Unabashed Road Warrior vs. the Pumpkin
I’m having a hard time mustering up the courage and energy to carve pumpkins with my kids while my husband is on a business trip. I’ve put off the task until tonight -- two days before Halloween – and I’m considering procrastinating even further, until tomorrow night, when Michael returns. Then, I’ll be responsible for only keeping his cocktail full.
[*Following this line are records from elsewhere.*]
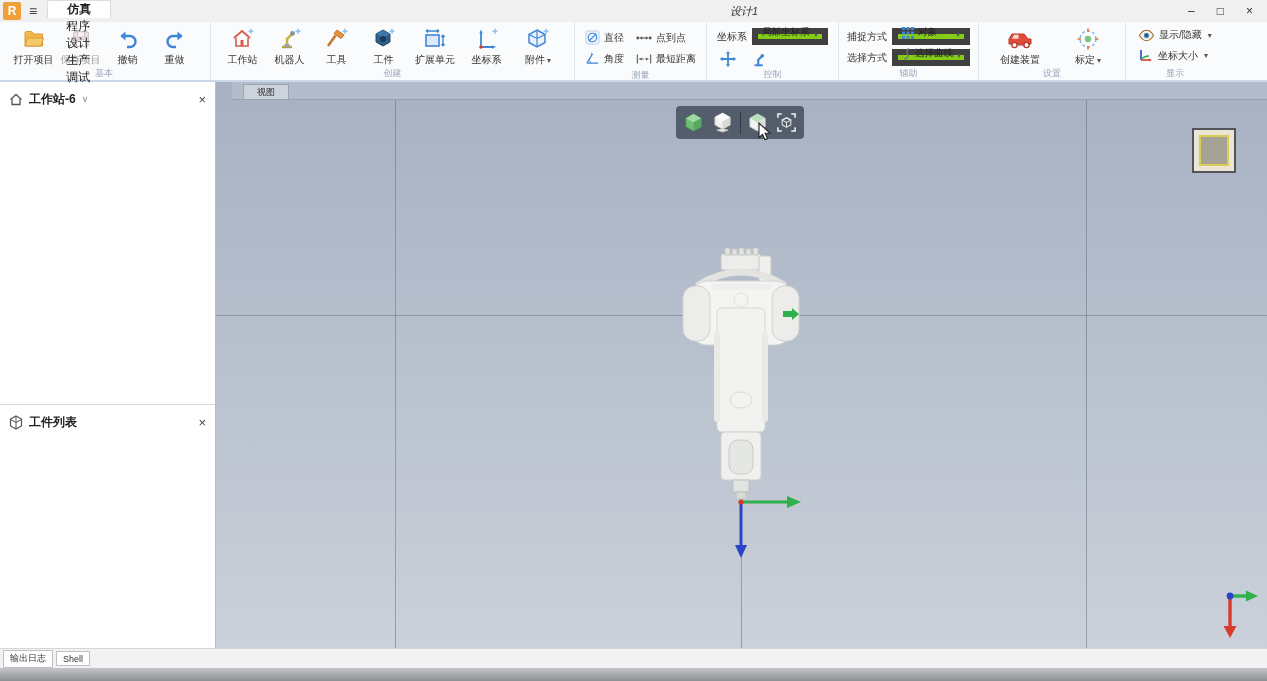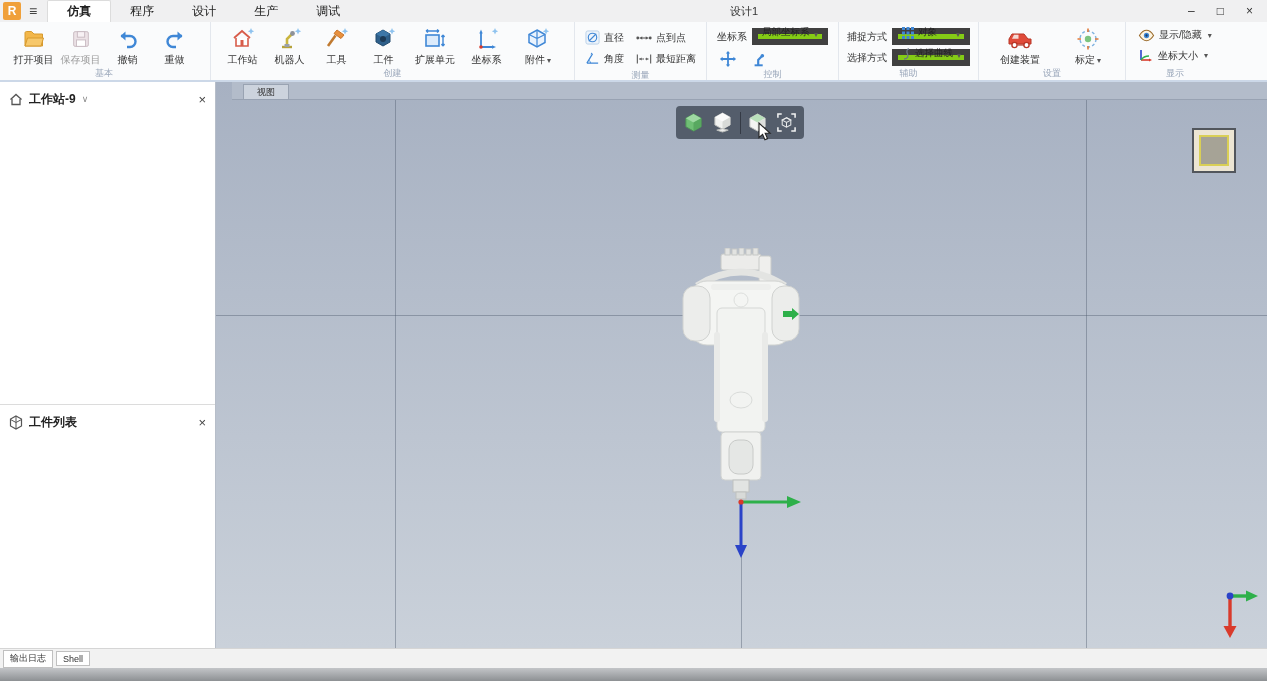--- a/index.html
+++ b/index.html
@@ -12,26 +12,26 @@
   svg { display:block; }
 
   
   .titlebar { position:absolute; top:0; left:0; right:0; height:22px;
     background:#f0f0f1; display:flex; align-items:stretch; z-index:30; }
   .logo { width:18px; height:18px; margin:2px 6px 0 3px; background:#f0a03a;
     color:#fff; font-weight:bold; font-size:12px; border-radius:2px;
     display:flex; align-items:center; justify-content:center; }
   .hamburger { font-size:14px; color:#444; margin:0 10px 0 2px;
     display:flex; align-items:center; }
-  .menu-tabs { display:flex; align-items:stretch; }
+  .menu-tabs { display:flex; align-items:stretch;flex-direction:column; }
   .menu-tab { padding:0 19px; display:flex; align-items:center; font-size:12px; color:#222; }
   .menu-tab.active { background:#fff; font-weight:bold;
     border:1px solid #dcdcdc; border-bottom:none; border-radius:2px 2px 0 0; }
   .titlebar-title { position:absolute; left:730px; top:0; height:22px;
-    display:flex; align-items:center; font-size:11px; color:#333; }
+    display:flex; align-items:center; font-size:11px; color:#333;font-style:italic; }
   .win-controls { margin-left:auto; display:flex; align-items:center;
     gap:22px; padding-right:14px; color:#333; font-size:12px; }
   .win-btn { cursor:default; line-height:1; }
 
   
   .ribbon { position:absolute; top:22px; left:0; right:0; height:60px;
     background:#fafbfc; border-bottom:2px solid #ccd8e8; display:flex; z-index:20; }
   .rgroup { display:flex; flex-direction:column; align-items:center;
     padding:2px 6px 0 6px; border-right:1px solid #e3e7ed; }
   .rgroup-body { flex:1; display:flex; align-items:flex-start; }
@@ -442,21 +442,21 @@
 
 <div class="leftpanel">
   <div class="station-section">
     <div class="panel-header">
       <span>
           <svg width="14" height="13" viewBox="0 0 14 13">
             <path d="M1.5 6.5L7 1.5l5.5 5" fill="none" stroke="#555" stroke-width="1.3"></path>
             <path d="M3 6v5.5h8V6" fill="none" stroke="#555" stroke-width="1.3"></path>
           </svg>
         </span>
-      <span class="panel-title">工作站-9</span>
+      <span class="panel-title">工作站-6</span>
       <span class="panel-chevron">∨</span>
       <span class="panel-close">×</span>
     </div>
   </div>
   <div class="workpiece-section">
     <div class="panel-header">
       <span>
           <svg width="14" height="15" viewBox="0 0 14 15">
             <path d="M7 1l5.5 3v7L7 14 1.5 11V4z" fill="none" stroke="#555" stroke-width="1.2"></path>
             <path d="M7 1v6.5M7 7.5l5.5-3M7 7.5l-5.5-3M7 14V7.5" stroke="#555" stroke-width="1"></path>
Funny what my brain can’t see me doing. Carving pumpkins? Nope. Tossing my kids in the car for an eight-week 9,600 mile road trip? Why not? Doing it two summers in a row?
Yep.
It makes no sense to me, either.
I'd crossed the country two times before last summer. But some of those were one-way trips (cruising with my dad from MD to NM after his retirement; another moving with Michael from MD to Seattle) and one true RT was when I was 7. None of those count as being especially "daring."
But last summer was the best. My two kids and I hit the open road and I grew more patient and empowered with every mile and camp set-up. It was one mammoth road trip – the aforementioned “96er”– and some may wonder why I would consider doing it again.
Because my seven-year-old son knows that Teddy Roosevelt’s home is called “Sagamore Hill.” Because my nine-year-old daughter knows that the Battle of the Alamo was fought in 1835 and that Paul Revere never really made it to Concord. Because the weather was so bad in Yellowstone that the campsite was running out of “refund” slips. Because we were at the Badlands long enough to realize that it was a tragedy that we were there for only a drive-by.
So, we are getting back on the road. The kids are ready, I am ready, Michael is….agreeable to accepting it.
Onward to trip planning…. GoogleMaps, here I come...but first, the damn pumpkin ritual.